Well, friends, I am pleased to have made it through the entirety of The Long Goodbye, a Robert Ctrl-Alt-Deleteman travesty based on a novel by Saint Raymond Chandler. And by made it through, I admit it’s not the first time I tried.

You see, here at Honormoor, tradition holds that when Heather leaves town, Brian J:

  1. Laments the home without the beautiful wife.
  2. Counts the hours until her return, and decides to soldier on.
  3. Pours a yummy Guinness Draught.
  4. Rearranges the den so that the recliner takes its deserved prominence before the television.
  5. Procures a folding table to hold the remote, the aforementioned yummy Guinness Draught, and the reading material (Barron’s, Harper’s, The Atlantic Monthly, Esquire, and so on).
  6. Inserts The Long Goodbyeinto the PlayStation 2 DVD player.
  7. Tries to struggle through the lingering close-ups and extraneous emoting Altman demands.

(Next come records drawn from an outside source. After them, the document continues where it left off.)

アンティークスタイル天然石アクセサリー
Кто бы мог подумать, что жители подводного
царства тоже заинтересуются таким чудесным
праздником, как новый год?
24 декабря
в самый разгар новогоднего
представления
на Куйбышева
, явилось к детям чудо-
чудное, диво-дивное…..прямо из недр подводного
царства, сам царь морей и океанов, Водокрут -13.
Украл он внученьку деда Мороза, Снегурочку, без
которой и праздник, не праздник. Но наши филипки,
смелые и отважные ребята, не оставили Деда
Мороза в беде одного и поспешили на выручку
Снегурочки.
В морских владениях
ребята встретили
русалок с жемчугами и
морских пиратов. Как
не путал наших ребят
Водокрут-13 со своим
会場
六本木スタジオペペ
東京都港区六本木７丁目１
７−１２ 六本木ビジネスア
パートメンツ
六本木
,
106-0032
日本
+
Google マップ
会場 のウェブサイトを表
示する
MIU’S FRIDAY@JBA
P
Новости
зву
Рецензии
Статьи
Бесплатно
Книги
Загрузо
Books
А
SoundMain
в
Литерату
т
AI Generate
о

This time, though, I made it through. Last time Heather was AFT (Away From Town), I only made it to the conversation between Wade and his wife describing the impotence of the writer with the innovative use of the reflection of Marlowe on the beach. When I passed that mark this time, though, I startled a cat with a loud “Huzzah!”

So what’s good about the film?

  • Elliot Gould as Philip Marlowe. Of course, Gould’s done a lot of the audiobook versions of Chandler’s novels, so I am used to his narration.
  • Speaking of which, Marlowe does a lot of talking-to-himself asides (when wandering out of earshot of other characters), and these asides are properly in the voice I would expect from the Chandler detective.
  • As a viewer from 30 years in the future, I was interested in the contemporary settings into which Altman placed the (then) 30-year-old Marlowe. The depiction of L.A. in 1973 was interesting in itself.

What’s bad?

  • Running a Chandler plot through an Altman prism? Double plus ungood.
  • Lingering about six beats too many on plot points or conversations that do not advance the script.
  • Marlowe never finds out about his cat.
  • The ending, in which Marlowe….well, it would never fly today as it flew then. Not in a blockbuster which appealed to the unwashed masses for whom Chandler was actually writing. It was too abrupt, as though Altman knew he’d expended two hours on irrelevant closeups and repeated renditions of the title song and had to cut something like “plot.”

So if you’re a Chandler fan, I’d recommend viewing it. It’s not The Big Sleep or The Big Sleep, but Gould might make a better Marlowe than Bogart or Mitchum. Until The Blue Dahlia comes out on DVD, we Chandlerites have to choose our battles among those who would dare interpret his work on screen.